To date, more than 12,720 women and girls have benefitted from the WGSS services in Tripoli and Sabha ranging from psychological support and protection services for GBV survivors and women and girl at risk, to strengthening resilience by facilitating vulnerable women’s access to the labour market.
Stronger Together: Undeterred by COVID-19 challenges
With stay-at-home restrictions imposed by the recent pandemic, human rights and women’s associations have warned against an increase in GBV, especially related to intimate partner violence/domestic violence. Women and girls already in vulnerable and/or abusive situations have become further exposed to their potential abusers, with limited recourse for support.

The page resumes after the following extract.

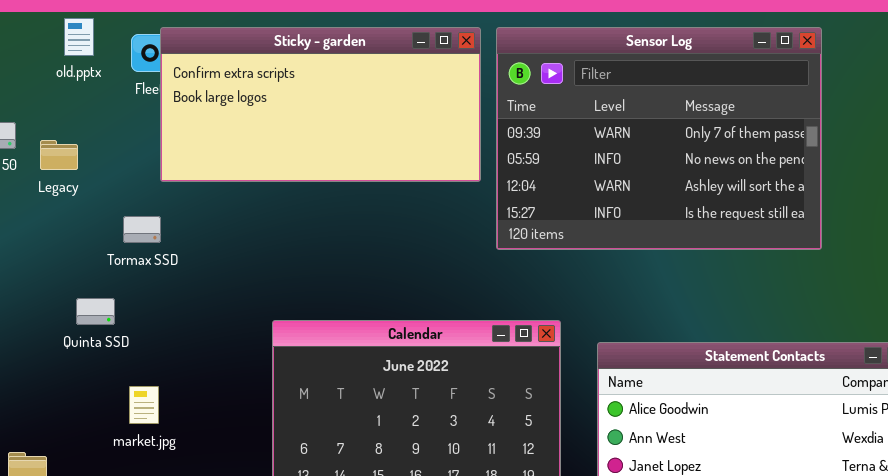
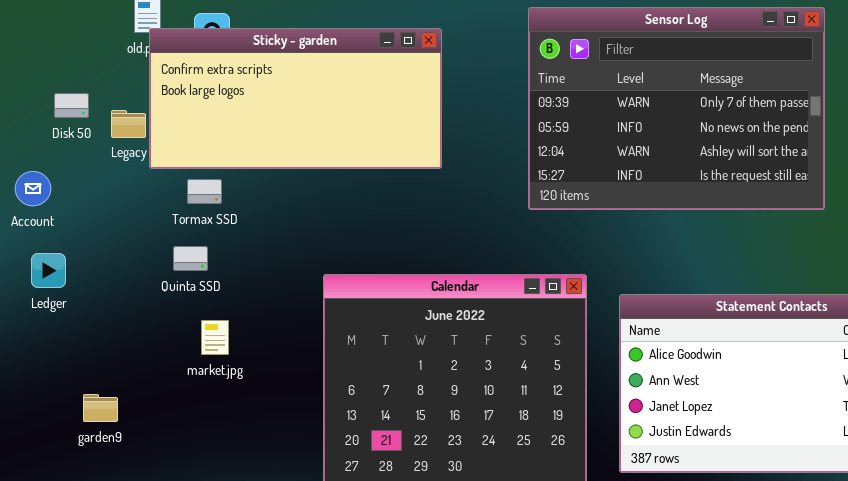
Sticky - garden: [160,27,481,182] -> [149,28,442,169], moved
Quinta SSD: [76,298,115,325] -> [173,246,208,271], moved
market.jpg: [129,386,159,424] -> [201,320,229,355], moved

Afaf Elwalwal, founder of the AlBayan NGO running the Tripoli centre, acknowledges that: “As everyone else, when we first heard about the coronavirus, we were all worried about how this could affect us and our communities.”
Following the implementation of preventive measures related to the COVID-19 pandemic in March 2020, the Safe Spaces have adopted remote modalities of service provision to ensure continuity of psychosocial support and case management services as well as raise awareness of gender-related issues through social media platforms. But other problems arose. “AlBayan is a community-based services centre where we do many capacity building and livelihood trainings for women and girls but a lot of people were not able to find any masks, gloves or sanitizers, some couldn’t even afford them,” Afaf remembers.
Eager to continue providing support to these women in spite of the difficult safety requirements, the NGO followed the UNFPA’s suggestion to train and equip beneficiaries in the manufacturing of protective face masks. “It was very much welcomed as AlBayan usually trains women on sewing as part of its livelihood trainings,” Afaf recounts, explaining that the NGO received advice from a local medical factory which taught them how to keep the masks sanitised and safe to use.
Within two weeks, 15 women had been trained, producing over 500 masks for the local community, heath workers and migrants. The numbers have kept growing since, with over 3,000 masks produced by beneficiaries from AlBayan and Women Union in compliance with WHO guidelines.
“During a crisis, people are exposed to more vulnerability and it is important for NGOs to take the lead in the response. We use events like this to reach out to more people on the streets to tell them about the services we are providing, which has helped us gain more respect from the local community as women individuals who are responding to the COVID-19 outbreak in Libya,” Afaf concludes.
This action is implemented as part of the North of Africa window of the European Union Emergency Trust Fund for stability and addressing root causes of irregular migration and displaced persons in Africa (EUTF for Africa), the EU’s main tool for actions to support migration related issues in Libya. Since its establishment in November 2015, EUTF for Africa has mobilised over 408 million euros in projects across Libya, with a specific focus on protection and assistance, stabilisation of municipalities and integrated border management.